Source: MIL-OSI Submissions
Friday 15 March, 2019, was one of New Zealand’s darkest days.
A month on from the mosque shootings in Christchurch, two Wintec international students, Basira and Baharah, talk about their experience of being Muslim in New Zealand and far away from their home in Afghanistan.
“I was shocked, my body changed and my feelings, I couldn’t do anything. I didn’t believe this would happen in New Zealand; I didn’t believe it of the New Zealand people,” says Basira who is studying English.
The news quickly went global and the students were contacted by worried family members.
“One of our teachers prayed for all of us,” says Basira.
Basira was moved by Prime Minister Jacinda Ardern, who she says clearly felt the tears and pain of the nation.
“When she spoke, her words were very strong and it touched my heart, we are one, and they are us.”
The image of the Prime Minister hugging a Muslim woman wearing a hijab moved Basira who felt it showed real love between people.
“She gave me energy. One day I really want to meet her and to hug her, and say thank you,” says Basira.
The students said people from all walks of life showed their support through the haka, national anthem and hugs, New Zealand was one.
“The support was unexpected, but in a positive way and I couldn’t expect better than that,” says Wintec student Baharah who is also studying English at Wintec.
She says New Zealand has become a different place since the Christchurch attacks but the Government has been quick to introduce new gun legislation.
“Now I really believe in the New Zealand Government, they will do good things for us,” says Baharah.
The students say Wintec posted positive messages of support and held three services which brought the community together.
“We just listened as a Māori representative played his flute sharing his feelings through sound,” says Basira who attended one of the services.

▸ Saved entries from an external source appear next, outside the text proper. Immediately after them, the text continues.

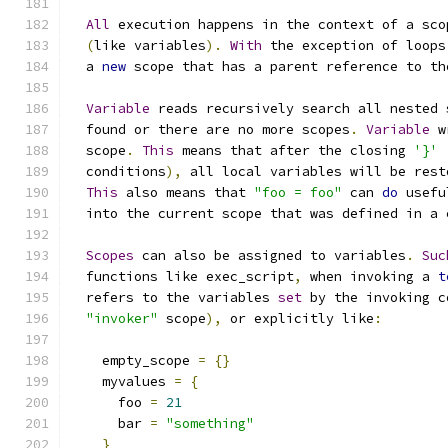
All
 execution happens in the context of a sco
(
like variables
).
With
 the exception of loops
  a 
new
 scope that has a parent reference to th
Variable
 reads recursively search all nested 
  found or there are no more scopes
.
Variable
 w
  scope
.
This
 means that after the closing 
'}'
  conditions
),
 all local variables will be rest
This
 also means that 
"foo = foo"
 can 
do
 usefu
  into the current scope that was defined in a 
Scopes
 can also be assigned to variables
.
Suc
  functions like exec_script
,
 when invoking a 
t
  refers to the variables 
set
 by the invoking c
"invoker"
 scope
),
 or explicitly like
:
    empty_scope 
=
{}
    myvalues 
=
{
      foo 
=
21
      bar 
=
"something"
}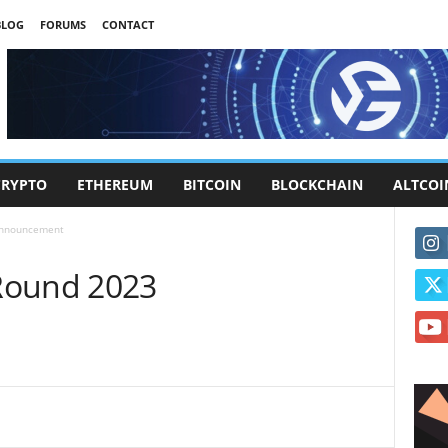
BLOG
FORUMS
CONTACT
CRYPTO
ETHEREUM
BITCOIN
BLOCKCHAIN
ALTCOI
Announcement
Round 2023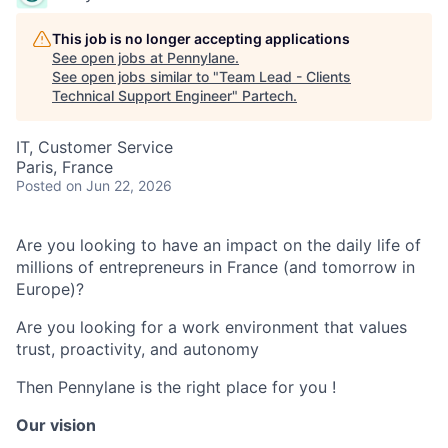
This job is no longer accepting applications
See open jobs at
Pennylane
.
See open jobs similar to "
Team Lead - Clients
Technical Support Engineer
"
Partech
.
IT, Customer Service
Paris, France
Posted
on Jun 22, 2026
Are you looking to have an impact on the daily life of
millions of entrepreneurs in France (and tomorrow in
Europe)?
Are you looking for a work environment that values
trust, proactivity, and autonomy
Then Pennylane is the right place for you !
Our vision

“I wanted to go to someone and just say thank you,” says Basira.
Social media platforms allowed people throughout the world to join New Zealand in their unity.
The students say they noticed support from all around the world came without hesitation.
One student’s father went to Christchurch and visited the hospital to give support to the injured.
Kiwis, Muslim and all ethnicities now stand together.
Our thoughts are with all those affected.